As a longtime teacher of music, and even longer student of music, I have had the opportunity to learn via trial and error many methods that have served me and my students. Since we’re getting ready for back to school, and I’m getting ready to welcome a bunch of new students into my studio, I thought I’d share a list of tips on how to get the most out of your private lessons. Private lessons ain’t cheap, so why not get absolutely everything you can out of them!
Obviously, you must have known that this would be number 1. Not only does practicing help you to master the many skills your teacher is teaching you, but it also helps for you to make discoveries, be creative and enjoy your lessons even more. Aim to practice a little bit every day, even five or ten minutes and increase the length of each session once you’ve established the habit. You’ll find you love your lessons even more!
- Get to know your teacher
I cannot tell you how many times I’ve had people studying with me, and they have no idea what my training is or even my performance experience. Not having a clue about your teacher means you’re not getting the most out of them. Find out how they got into music, where they studied, what their performance background is and how long they’ve been teaching. Ask your teacher about their experiences as a student, performer and teacher, or at the very least check out their website so you know who you’re working with!
- Ask questions
There is nothing I love more than for a student to ask questions. Not only does it help me to structure our work to suit their needs, but it also gives me feedback on the work we’re doing. Be an active participant in your lessons and you will grow so much more as a musician. Teachers love to answer your questions!
- Do your research
I always love it when my students dig a little deeper into the work we’re doing. It’s always a good idea to listen to recordings of songs that you are working on, so you can get a sense of how the music is performed. Watch YouTube videos of professionals, amateurs and students performing, so you can get a sense of what is possible. It’s also a great idea to research the composers of the music you are learning and even the era of music, so you can get a sense of history and context.
- Record your lessons
I make all of my voice students record their lessons, so they can practice along with “me” between sessions. I have some of my piano students doing this now, as it is extremely helpful to hear directions over and over again and to hear how they sound when they are playing. Keeping an archive of lessons (I have every lesson I’ve ever taken saved in a folder in my Dropbox) helps you to go back an review past work, and it also helps for you to check in to see how much you have grown. All you need is a smart phone and you’re good to go!

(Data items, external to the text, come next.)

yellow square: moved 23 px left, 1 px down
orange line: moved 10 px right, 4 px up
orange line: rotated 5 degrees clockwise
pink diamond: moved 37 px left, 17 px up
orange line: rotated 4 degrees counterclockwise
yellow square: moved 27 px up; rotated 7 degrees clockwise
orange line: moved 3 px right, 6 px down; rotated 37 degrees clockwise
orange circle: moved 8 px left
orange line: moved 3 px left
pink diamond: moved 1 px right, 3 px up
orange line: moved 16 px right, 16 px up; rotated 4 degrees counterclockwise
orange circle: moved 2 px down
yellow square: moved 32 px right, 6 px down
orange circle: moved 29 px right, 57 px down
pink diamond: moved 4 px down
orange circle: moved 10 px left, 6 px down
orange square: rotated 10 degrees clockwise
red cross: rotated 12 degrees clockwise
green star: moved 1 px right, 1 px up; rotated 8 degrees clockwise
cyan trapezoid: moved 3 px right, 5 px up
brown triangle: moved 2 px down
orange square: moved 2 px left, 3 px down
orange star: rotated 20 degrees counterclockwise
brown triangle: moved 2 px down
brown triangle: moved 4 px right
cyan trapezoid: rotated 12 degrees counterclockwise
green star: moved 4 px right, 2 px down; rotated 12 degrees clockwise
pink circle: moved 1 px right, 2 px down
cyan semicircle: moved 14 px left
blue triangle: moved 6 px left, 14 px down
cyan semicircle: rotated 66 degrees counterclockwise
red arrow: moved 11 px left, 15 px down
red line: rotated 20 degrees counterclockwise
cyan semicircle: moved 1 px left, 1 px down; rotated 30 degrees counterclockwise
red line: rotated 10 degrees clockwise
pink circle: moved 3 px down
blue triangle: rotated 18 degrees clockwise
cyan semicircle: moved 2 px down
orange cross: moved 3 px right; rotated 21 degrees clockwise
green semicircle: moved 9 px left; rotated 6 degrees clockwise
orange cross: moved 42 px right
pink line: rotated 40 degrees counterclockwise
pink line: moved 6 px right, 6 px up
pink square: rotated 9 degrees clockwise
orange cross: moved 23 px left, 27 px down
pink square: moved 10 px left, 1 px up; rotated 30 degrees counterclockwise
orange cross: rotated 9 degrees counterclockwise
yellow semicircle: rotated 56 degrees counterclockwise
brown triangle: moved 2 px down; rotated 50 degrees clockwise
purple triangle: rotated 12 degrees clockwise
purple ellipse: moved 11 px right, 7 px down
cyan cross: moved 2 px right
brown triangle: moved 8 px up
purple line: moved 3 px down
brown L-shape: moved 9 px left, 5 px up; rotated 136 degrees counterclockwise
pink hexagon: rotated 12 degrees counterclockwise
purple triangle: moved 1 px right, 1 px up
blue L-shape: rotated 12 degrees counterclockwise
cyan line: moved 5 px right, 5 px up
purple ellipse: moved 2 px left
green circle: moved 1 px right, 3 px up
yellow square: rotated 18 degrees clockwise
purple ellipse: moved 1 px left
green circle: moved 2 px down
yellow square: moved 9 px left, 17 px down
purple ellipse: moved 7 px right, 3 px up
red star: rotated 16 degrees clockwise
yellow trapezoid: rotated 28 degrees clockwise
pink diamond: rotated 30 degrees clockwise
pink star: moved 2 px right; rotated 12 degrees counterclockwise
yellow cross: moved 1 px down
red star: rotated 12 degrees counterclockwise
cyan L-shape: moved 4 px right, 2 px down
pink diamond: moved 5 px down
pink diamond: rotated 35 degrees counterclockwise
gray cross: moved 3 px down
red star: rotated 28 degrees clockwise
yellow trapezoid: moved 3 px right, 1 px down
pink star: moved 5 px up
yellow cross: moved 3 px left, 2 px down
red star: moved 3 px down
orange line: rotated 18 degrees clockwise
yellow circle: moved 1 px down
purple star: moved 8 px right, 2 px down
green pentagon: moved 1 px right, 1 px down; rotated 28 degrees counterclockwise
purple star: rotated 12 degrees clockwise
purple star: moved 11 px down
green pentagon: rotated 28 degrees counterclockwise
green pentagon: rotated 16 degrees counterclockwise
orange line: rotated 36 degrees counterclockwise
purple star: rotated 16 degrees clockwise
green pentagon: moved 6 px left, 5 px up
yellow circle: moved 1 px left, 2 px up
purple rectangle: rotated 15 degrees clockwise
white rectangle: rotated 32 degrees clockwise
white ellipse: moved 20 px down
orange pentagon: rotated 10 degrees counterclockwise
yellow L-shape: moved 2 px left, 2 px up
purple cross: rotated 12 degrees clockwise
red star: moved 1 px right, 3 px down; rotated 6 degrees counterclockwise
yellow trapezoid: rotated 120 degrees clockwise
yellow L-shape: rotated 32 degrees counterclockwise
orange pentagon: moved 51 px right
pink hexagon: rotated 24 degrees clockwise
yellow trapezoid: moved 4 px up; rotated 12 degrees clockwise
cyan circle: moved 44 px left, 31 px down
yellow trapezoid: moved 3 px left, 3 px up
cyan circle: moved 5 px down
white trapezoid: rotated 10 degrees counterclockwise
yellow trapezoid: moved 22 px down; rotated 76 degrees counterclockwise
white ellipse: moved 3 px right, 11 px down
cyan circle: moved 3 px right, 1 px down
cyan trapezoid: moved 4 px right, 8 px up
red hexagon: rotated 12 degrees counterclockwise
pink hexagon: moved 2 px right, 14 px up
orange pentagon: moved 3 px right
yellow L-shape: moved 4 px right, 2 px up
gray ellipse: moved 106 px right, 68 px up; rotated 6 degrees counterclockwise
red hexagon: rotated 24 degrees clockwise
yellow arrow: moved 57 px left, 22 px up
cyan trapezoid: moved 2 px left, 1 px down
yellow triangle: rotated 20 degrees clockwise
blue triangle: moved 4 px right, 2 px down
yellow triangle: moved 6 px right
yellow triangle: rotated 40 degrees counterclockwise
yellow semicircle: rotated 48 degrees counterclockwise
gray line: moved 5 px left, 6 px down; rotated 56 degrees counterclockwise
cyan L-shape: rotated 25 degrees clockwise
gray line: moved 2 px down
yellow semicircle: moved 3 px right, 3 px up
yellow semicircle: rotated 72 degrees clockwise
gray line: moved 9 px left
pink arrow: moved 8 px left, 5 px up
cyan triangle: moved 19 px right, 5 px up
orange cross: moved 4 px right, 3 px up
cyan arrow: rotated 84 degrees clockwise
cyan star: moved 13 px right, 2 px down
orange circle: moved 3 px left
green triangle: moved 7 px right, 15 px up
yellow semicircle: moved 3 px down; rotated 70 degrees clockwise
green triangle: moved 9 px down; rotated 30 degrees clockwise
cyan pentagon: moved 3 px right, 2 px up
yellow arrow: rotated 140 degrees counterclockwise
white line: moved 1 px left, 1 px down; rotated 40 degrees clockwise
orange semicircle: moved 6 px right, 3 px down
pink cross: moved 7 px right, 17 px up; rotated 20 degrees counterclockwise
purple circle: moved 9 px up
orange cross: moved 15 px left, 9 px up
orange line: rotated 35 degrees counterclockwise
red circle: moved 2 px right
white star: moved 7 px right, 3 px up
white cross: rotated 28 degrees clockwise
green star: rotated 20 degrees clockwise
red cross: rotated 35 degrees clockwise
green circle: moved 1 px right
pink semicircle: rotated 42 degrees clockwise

Performance is something that can be tricky for people, but it’s important to remember that music is a performing art. I always urge my students to find a way to perform in a context that they feel comfortable with, in order to grow as a musician. It’s good to move through nerves in order to get to the core of the music, plus it’s a great way to have a goal to work towards. You don’t have to book a concert hall to do it either: consider a nursing home, a school or even just have a few friends or family members over. You’ll be bringing joy to them as you develop your skills.
Back to school time is always a great opportunity to start new habits and to dig a little deeper into your work. Try out a few of these tips and let me know how it’s helped you!